Selected text section start
Question:

I read in the newspaper that the Senate voted to increase the federal minimum wage. What impact does this have on California employers? Will I be required to pay my employees at the federal level instead of the California one? I am never sure which laws are supposed to apply to me. Thanks.

Answer:

You are correct, the U.S. Senate recently voted overwhelmingly to increase the federal minimum wage from $5.15 to $7.25 over a two-year span. The bill now goes back to the House for further discussion. Assuming that the new federal minimum wage does become law, many California employers are curious as to how the new law may affect them.

Most employers in California are subject to both the federal and state minimum wage laws. As a result of this dual coverage, the question often arises as to what an employer is supposed to do in the event that there is a conflict between the two bodies of law. The rule in California is that the employer must follow the stricter standard, i.e., the one that is most beneficial to the employee.

As of January 1, 2007, the minimum wage in California is $7.50 per hour, which is a full 25 cents more than the maximum newly proposed federal minimum wage. As previously stated, California employers are required to follow the stricter law when there is a conflict. Therefore, since California’s current law requires a higher minimum wage rate than the federal law does, all employers in California who are subject to both laws are required to pay their employees at the state minimum wage rate of $7.50 (unless their employees are exempt from the California Wage Orders’ provisions regarding compensation).
Selected text section end
Data section section start
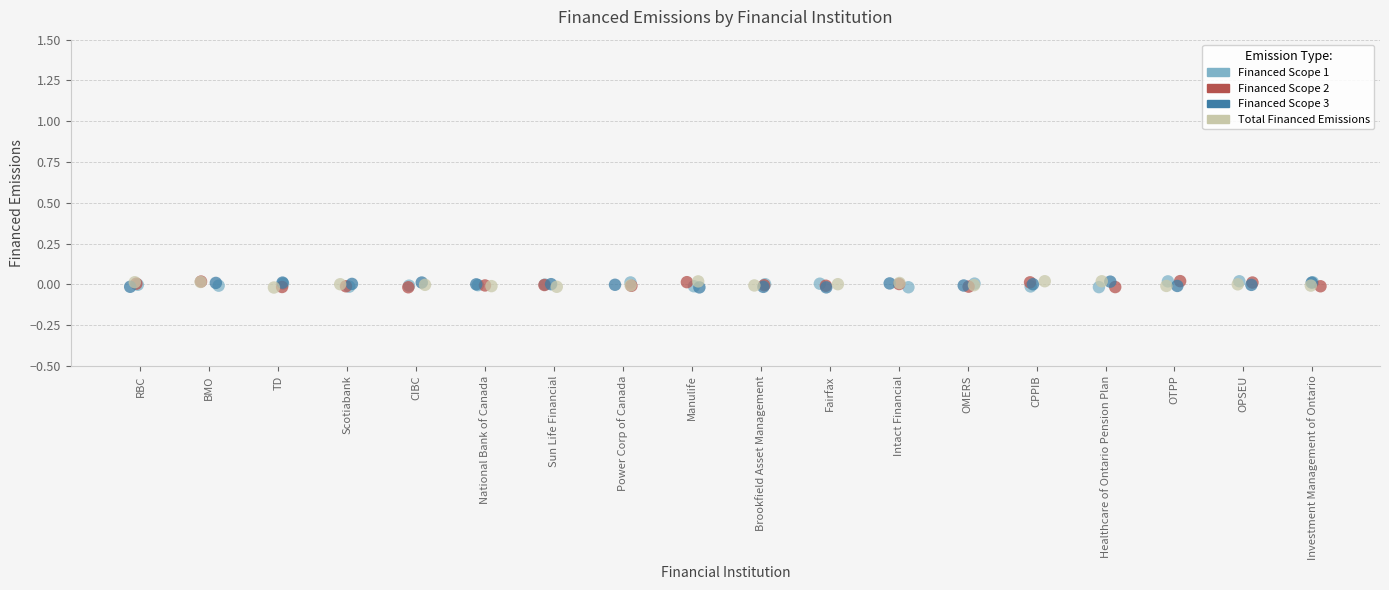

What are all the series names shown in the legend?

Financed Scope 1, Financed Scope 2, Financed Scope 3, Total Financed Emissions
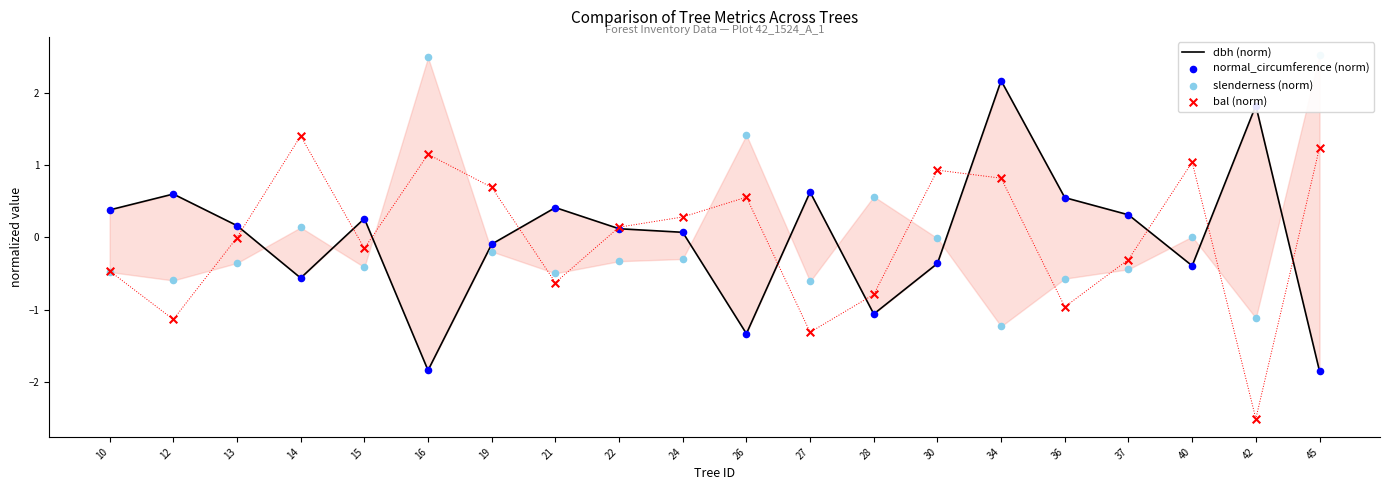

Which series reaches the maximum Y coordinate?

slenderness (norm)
Data section section end
Data section section start
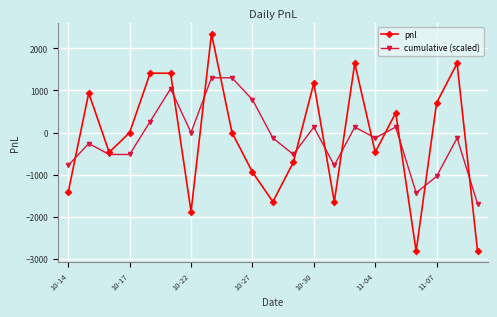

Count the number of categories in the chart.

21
Data section section end
● **Task set**:
1. In the minimum wage text, what is California's minimum wage as of January 1, 2007?
2. From the entries, copy the lines between the one holding "What are all" and the one holding "Which series reaches", inclusive, swapping "series" for "data set" and keeping everything else the same. Leave the pictures out.
The minimum wage text and the chart entries have nothing to do with each other.

● **Exercise results**:
1. $7.50 per hour.

2.
What are all the data set names shown in the legend?

Financed Scope 1, Financed Scope 2, Financed Scope 3, Total Financed Emissions

Which data set reaches the maximum Y coordinate?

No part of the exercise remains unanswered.